“I don’t know what you mean,” he said defensively.
“Of course you don’t—dash it!” said Colonel Mant. “We’re coming to that. And I should like to begin by saying that, though in a sense it was my fault, I fail to see how I could have acted—–”
“Horace!”
“Oh, very well! I was only trying to explain.”
Lord Emsworth adjusted his pince-nez and sought inspiration from the wall paper.
“Freddie, my boy,” he began, “we have a somewhat unpleasant—a somewhat er—disturbing—We are compelled to break it to you. We are all most pained and astounded; and—”
The Efficient Baxter spoke. It was plain he was in a bad temper.
“Miss Peters,” he snapped, “has eloped with your friend Emerson.”
Lord Emsworth breathed a sigh of relief.
“Exactly, Baxter. Precisely! You have put the thing in a nutshell. Really, my dear fellow, you are invaluable.”
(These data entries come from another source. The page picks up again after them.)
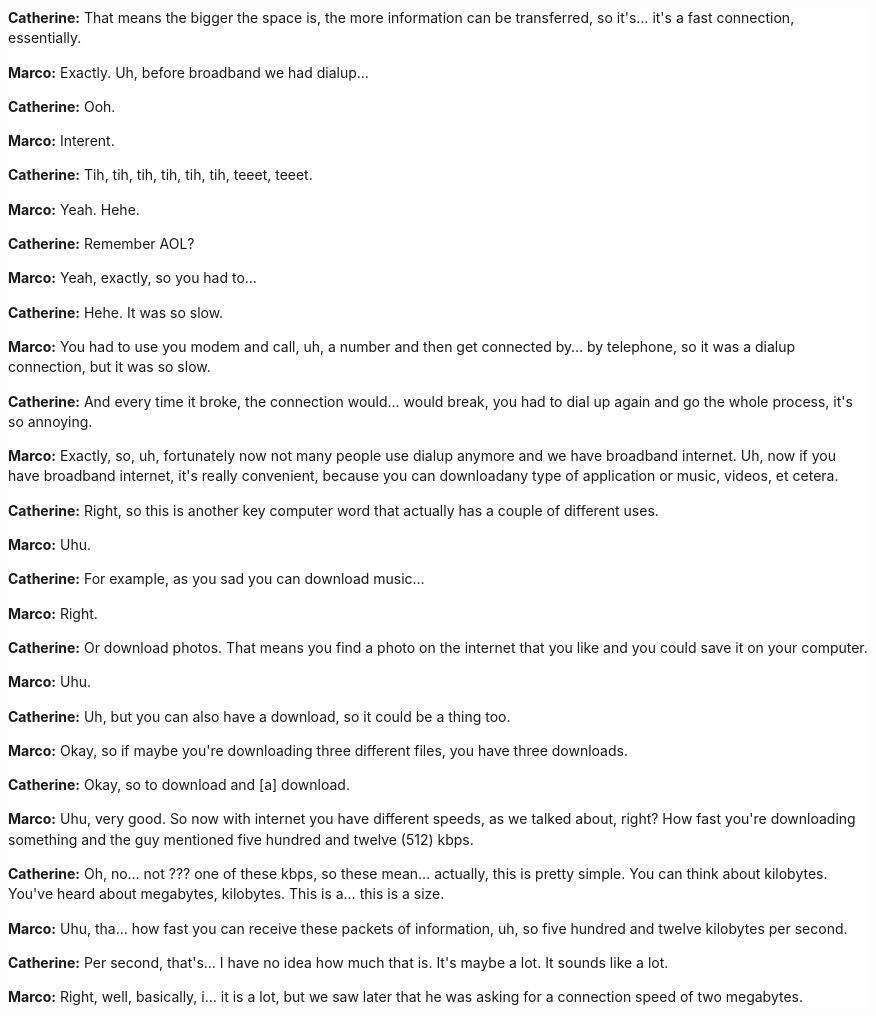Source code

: **Catherine:** That means the bigger the space is, the more information can be transferred, so it's… it's a fast connection, essentially. 

**Marco:** Exactly. Uh, before broadband we had dialup… 

**Catherine:** Ooh. 

**Marco:** Interent. 

**Catherine:** Tih, tih, tih, tih, tih, tih, teeet, teeet. 

**Marco:** Yeah. Hehe. 

**Catherine:** Remember AOL? 

**Marco:** Yeah, exactly, so you had to… 

**Catherine:** Hehe. It was so slow. 

**Marco:** You had to use you modem and call, uh, a number and then get connected by… by telephone, so it was a dialup connection, but it was so slow. 

**Catherine:** And every time it broke, the connection would… would break, you had to dial up again and go the whole process, it's so annoying. 

**Marco:** Exactly, so, uh, fortunately now not many people use dialup anymore and we have broadband internet. Uh, now if you have broadband internet, it's really convenient, because you can downloadany type of application or music, videos, et cetera. 

**Catherine:** Right, so this is another key computer word that actually has a couple of different uses. 

**Marco:** Uhu. 

**Catherine:** For example, as you sad you can download music… 

**Marco:** Right. 

**Catherine:** Or download photos. That means you find a photo on the internet that you like and you could save it on your computer. 

**Marco:** Uhu. 

**Catherine:** Uh, but you can also have a download, so it could be a thing too. 

**Marco:** Okay, so if maybe you're downloading three different files, you have three downloads. 

**Catherine:** Okay, so to download and [a] download. 

**Marco:** Uhu, very good. So now with internet you have different speeds, as we talked about, right? How fast you're downloading something and the guy mentioned five hundred and twelve (512) kbps. 

**Catherine:** Oh, no… not ??? one of these kbps, so these mean… actually, this is pretty simple. You can think about kilobytes. You've heard about megabytes, kilobytes. This is a… this is a size. 

**Marco:** Uhu, tha… how fast you can receive these packets of information, uh, so five hundred and twelve kilobytes per second. 

**Catherine:** Per second, that's… I have no idea how much that is. It's maybe a lot. It sounds like a lot. 

**Marco:** Right, well, basically, i… it is a lot, but we saw later that he was asking for a connection speed of two megabytes.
All eyes searched Freddie’s face for signs of uncontrollable emotion. The deputation waited anxiously for his first grief-stricken cry.
“Eh? What?” said Freddie.
“It is quite true, Freddie, my dear boy. She went to London with him on the ten-fifty.”
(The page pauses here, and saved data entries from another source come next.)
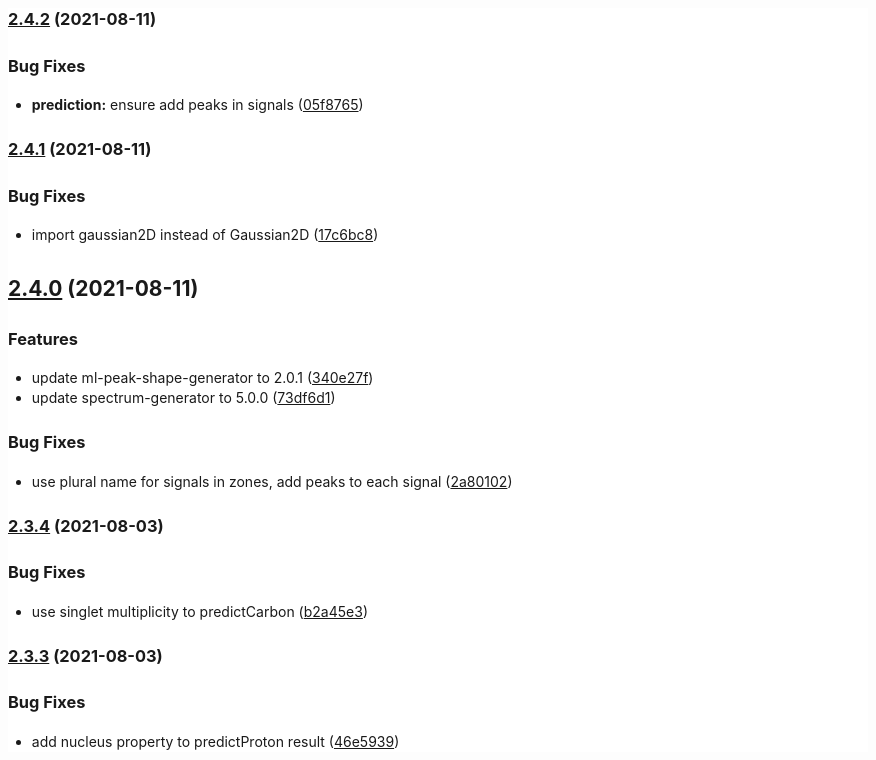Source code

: ### [2.4.2](https://www.github.com/cheminfo/nmr-processing/compare/v2.4.1...v2.4.2) (2021-08-11)


### Bug Fixes

* **prediction:** ensure add peaks in signals ([05f8765](https://www.github.com/cheminfo/nmr-processing/commit/05f876534f9d4252662f9c7b5bcf9faff08796db))

### [2.4.1](https://www.github.com/cheminfo/nmr-processing/compare/v2.4.0...v2.4.1) (2021-08-11)


### Bug Fixes

* import gaussian2D instead of Gaussian2D ([17c6bc8](https://www.github.com/cheminfo/nmr-processing/commit/17c6bc818e6ca4579c6fccf6c8ee66b9df9263b3))

## [2.4.0](https://www.github.com/cheminfo/nmr-processing/compare/v2.3.4...v2.4.0) (2021-08-11)


### Features

* update ml-peak-shape-generator to 2.0.1 ([340e27f](https://www.github.com/cheminfo/nmr-processing/commit/340e27f57e88022c0f3b11cdec9c36543e224981))
* update spectrum-generator to 5.0.0 ([73df6d1](https://www.github.com/cheminfo/nmr-processing/commit/73df6d189a433ae37fbc5389c058acf9bb6a0d67))


### Bug Fixes

* use plural name for signals in zones, add peaks to each signal ([2a80102](https://www.github.com/cheminfo/nmr-processing/commit/2a801024dffc325503562bd01f0d5867b9774bf3))

### [2.3.4](https://www.github.com/cheminfo/nmr-processing/compare/v2.3.3...v2.3.4) (2021-08-03)


### Bug Fixes

* use singlet multiplicity to predictCarbon ([b2a45e3](https://www.github.com/cheminfo/nmr-processing/commit/b2a45e3c502e7f8d65173cd6a39f7394b1015fc3))

### [2.3.3](https://www.github.com/cheminfo/nmr-processing/compare/v2.3.2...v2.3.3) (2021-08-03)


### Bug Fixes

* add nucleus property to predictProton result ([46e5939](https://www.github.com/cheminfo/nmr-processing/commit/46e5939711751b9d6a9244705deacd82001cbf55))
“And if I had not been forcibly restrained,” said Baxter acidly, casting a vindictive look at Colonel Mant, “I could have prevented it.”
Colonel Mant cleared his throat again and put a hand to his mustache.
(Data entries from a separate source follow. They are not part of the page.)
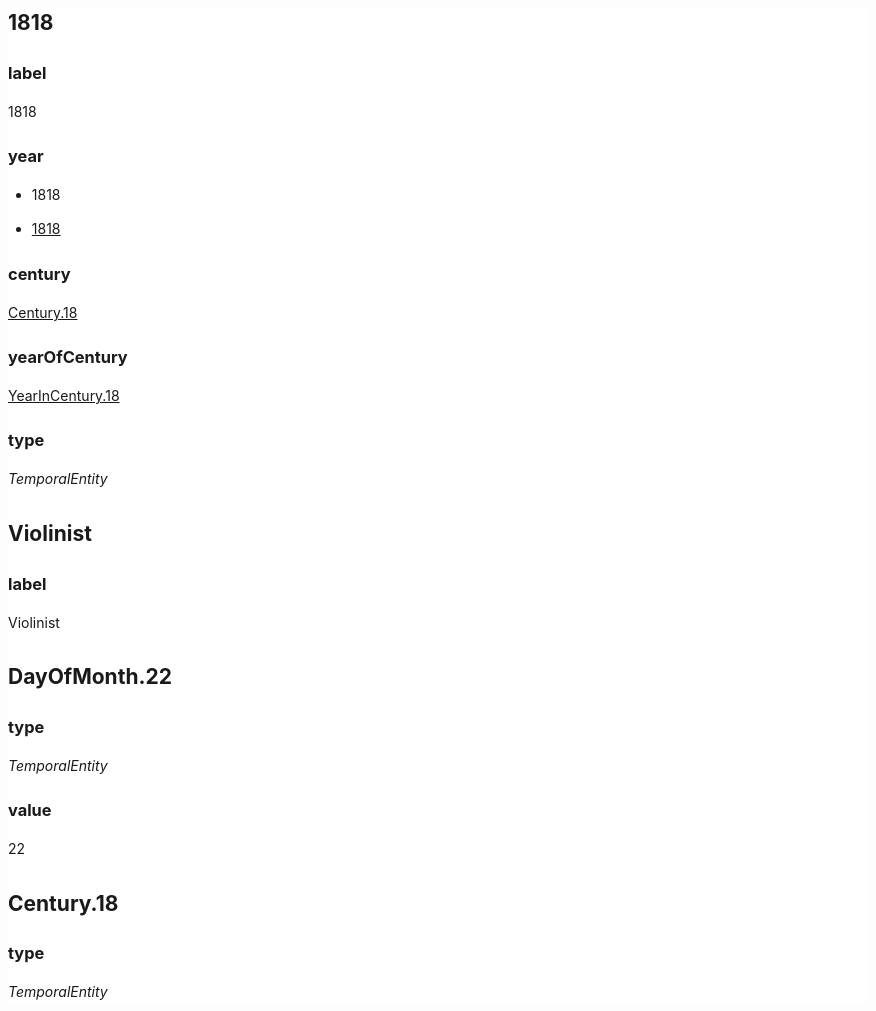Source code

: ## 1818

### label


1818

### year

 - 1818

 - [1818](#1818)

### century


[Century.18](#Century.18)

### yearOfCentury


[YearInCentury.18](#YearInCentury.18)

### type


*TemporalEntity*

## Violinist

### label


Violinist

## DayOfMonth.22

### type


*TemporalEntity*

### value


22

## Century.18

### type


*TemporalEntity*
“I’m afraid that is true, Freddie. It was a most unfortunate misunderstanding. I’ll tell you how it happened: I chanced to be at the station bookstall when the train came in. Mr. Baxter was also in the station. The train pulled up and this young fellow Emerson got in—said good-by to us, don’t you know, and got in. Just as the train was about to start, Miss Peters exclaiming, ‘George dear, I’m going with you—–, dash it,’ or some such speech—proceeded to go—hell for leather—to the door of young Emerson’s compartment. On which—–”
“On which,” interrupted Baxter, “I made a spring to try and catch her. Apart from any other consideration, the train was already moving and Miss Peters ran considerable risk of injury. I had hardly moved when I felt a violent jerk at my ankle and fell to the ground. After I had recovered from the shock, which was not immediately, I found—”
“The fact is, Freddie, my boy,” the colonel went on, “I acted under a misapprehension. Nobody can be sorrier for the mistake than I; but recent events in this house had left me with the impression that Mr. Baxter here was not quite responsible for his actions—overwork or something, I imagined. I have seen it happen so often in India, don’t you know, where fellows run amuck and kick up the deuce’s own delight. I am bound to admit that I have been watching Mr. Baxter rather closely lately in the expectation that something of this very kind might happen.
“Of course I now realize my mistake; and I have apologized— apologized humbly—dash it! But at the moment I was firmly under the impression that our friend here had an attack of some kind and was about to inflict injuries on Miss Peters. If I’ve seen it happen once in India, I’ve seen it happen a dozen times.